→ **TASK PROMPT**
What is printed must match, line for line, the records from their first line through the line containing "Figure 4. The", with pictures left out.

◇ ◇ ◇

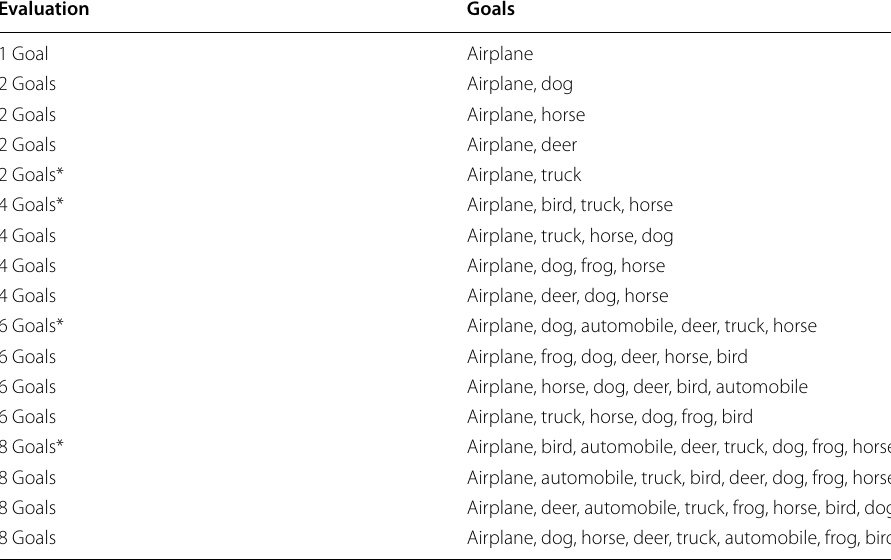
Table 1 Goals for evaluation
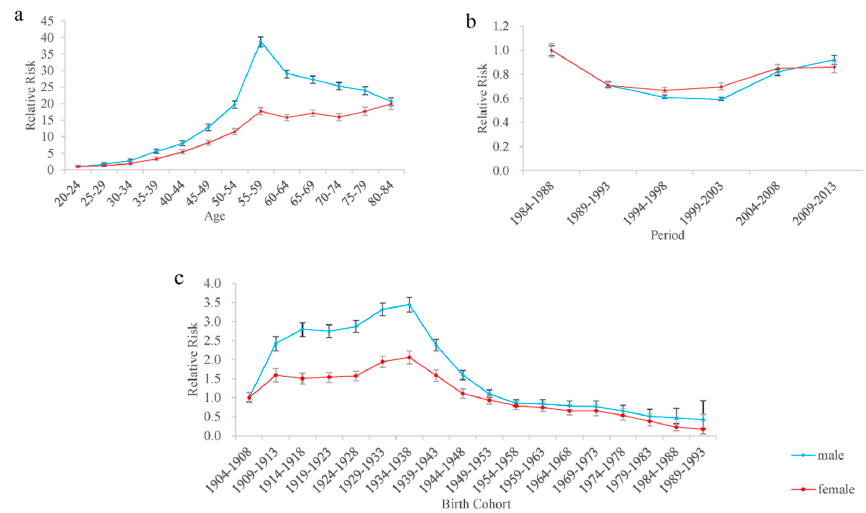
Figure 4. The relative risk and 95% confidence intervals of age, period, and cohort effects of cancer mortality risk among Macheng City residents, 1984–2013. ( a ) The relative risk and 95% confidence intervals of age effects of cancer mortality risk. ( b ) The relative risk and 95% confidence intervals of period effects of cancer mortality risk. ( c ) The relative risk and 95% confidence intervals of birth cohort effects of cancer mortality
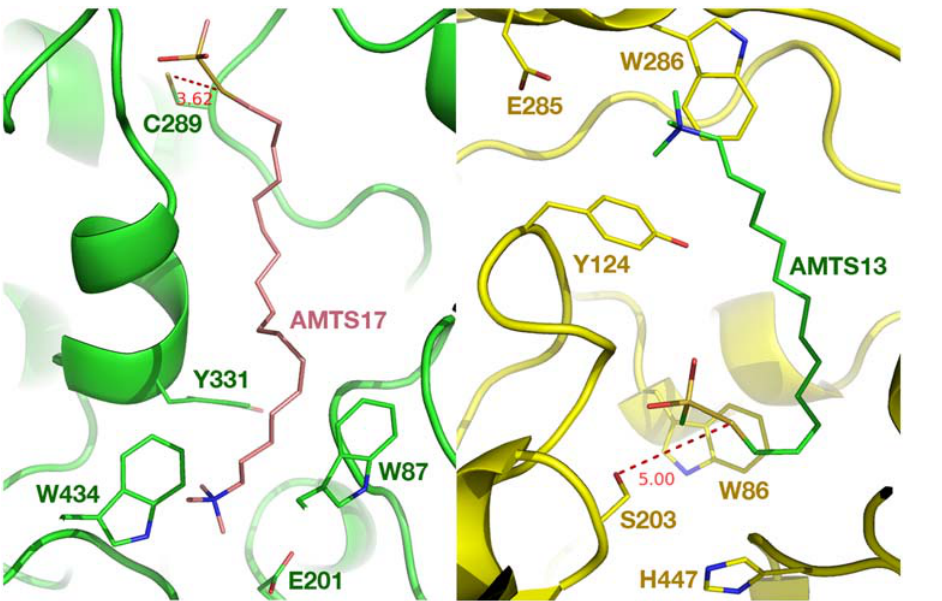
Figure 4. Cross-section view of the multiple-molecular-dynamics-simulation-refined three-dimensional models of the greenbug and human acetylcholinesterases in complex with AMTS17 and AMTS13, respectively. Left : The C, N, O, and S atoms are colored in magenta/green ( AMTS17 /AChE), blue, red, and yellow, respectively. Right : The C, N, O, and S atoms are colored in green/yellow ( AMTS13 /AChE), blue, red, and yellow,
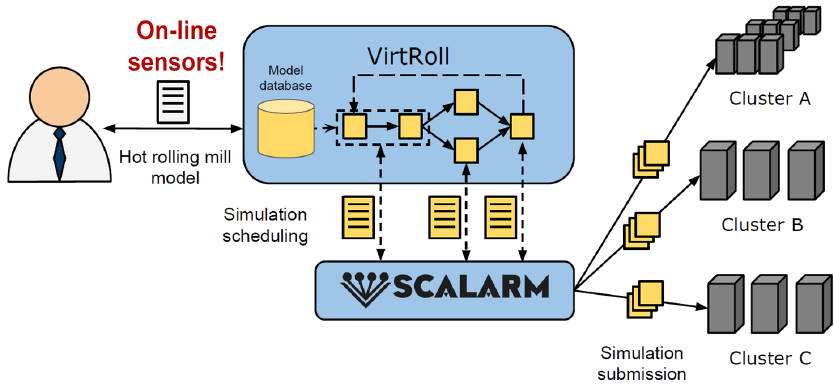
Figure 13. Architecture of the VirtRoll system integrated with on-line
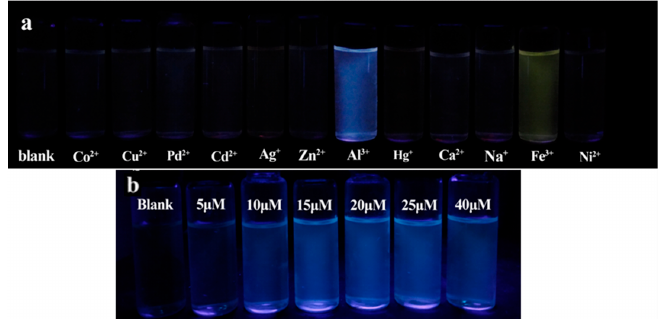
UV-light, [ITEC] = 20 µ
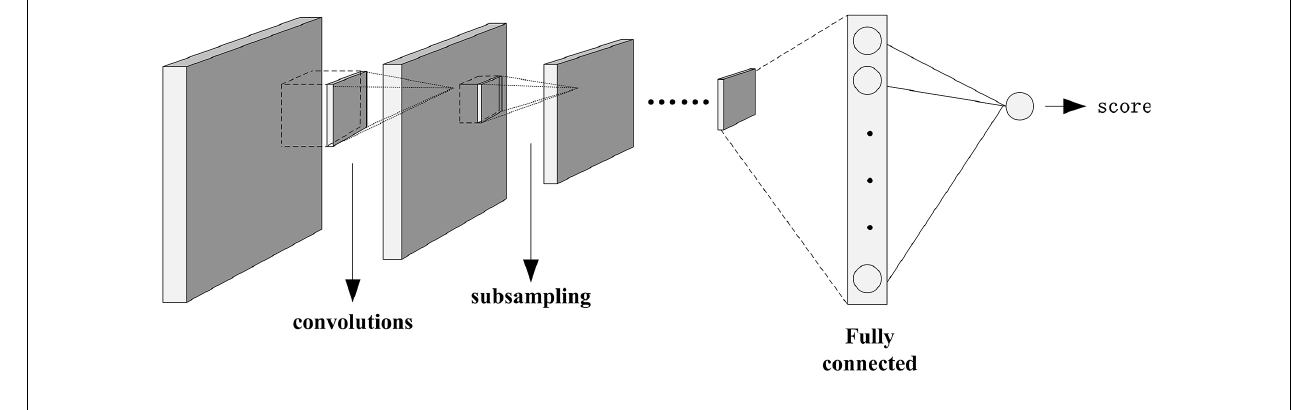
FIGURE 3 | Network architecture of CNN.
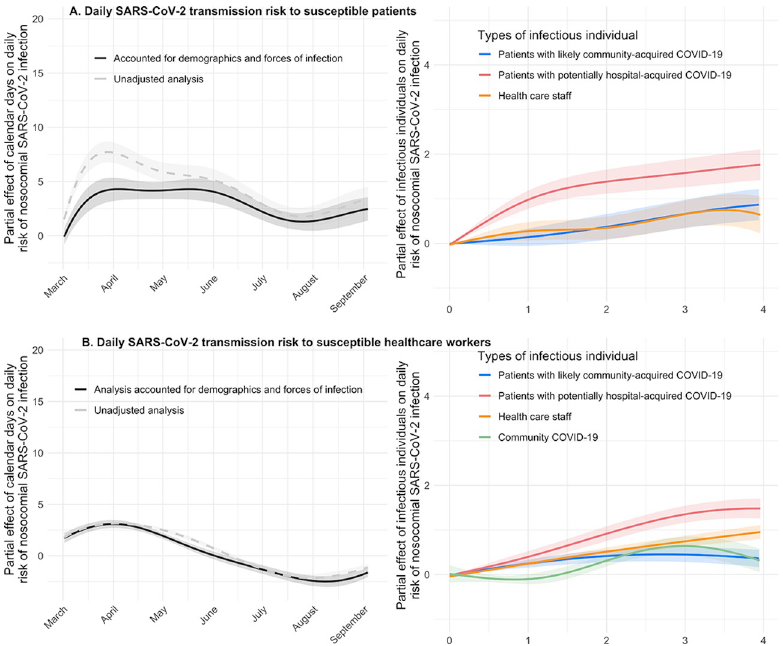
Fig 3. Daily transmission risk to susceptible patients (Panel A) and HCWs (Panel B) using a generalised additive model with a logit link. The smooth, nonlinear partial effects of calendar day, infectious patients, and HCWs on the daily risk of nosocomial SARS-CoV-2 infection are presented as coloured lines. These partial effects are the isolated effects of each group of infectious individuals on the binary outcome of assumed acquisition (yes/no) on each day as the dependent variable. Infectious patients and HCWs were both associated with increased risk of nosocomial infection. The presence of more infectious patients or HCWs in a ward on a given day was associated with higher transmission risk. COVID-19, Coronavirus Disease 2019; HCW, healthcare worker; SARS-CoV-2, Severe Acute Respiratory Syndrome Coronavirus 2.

◇ ◇ ◇

→ **OUTPUT FOR THIS TASK**
Table 1 Goals for evaluation
Figure 4. The relative risk and 95% confidence intervals of age, period, and cohort effects of cancer mortality risk among Macheng City residents, 1984–2013. ( a ) The relative risk and 95% confidence intervals of age effects of cancer mortality risk. ( b ) The relative risk and 95% confidence intervals of period effects of cancer mortality risk. ( c ) The relative risk and 95% confidence intervals of birth cohort effects of cancer mortality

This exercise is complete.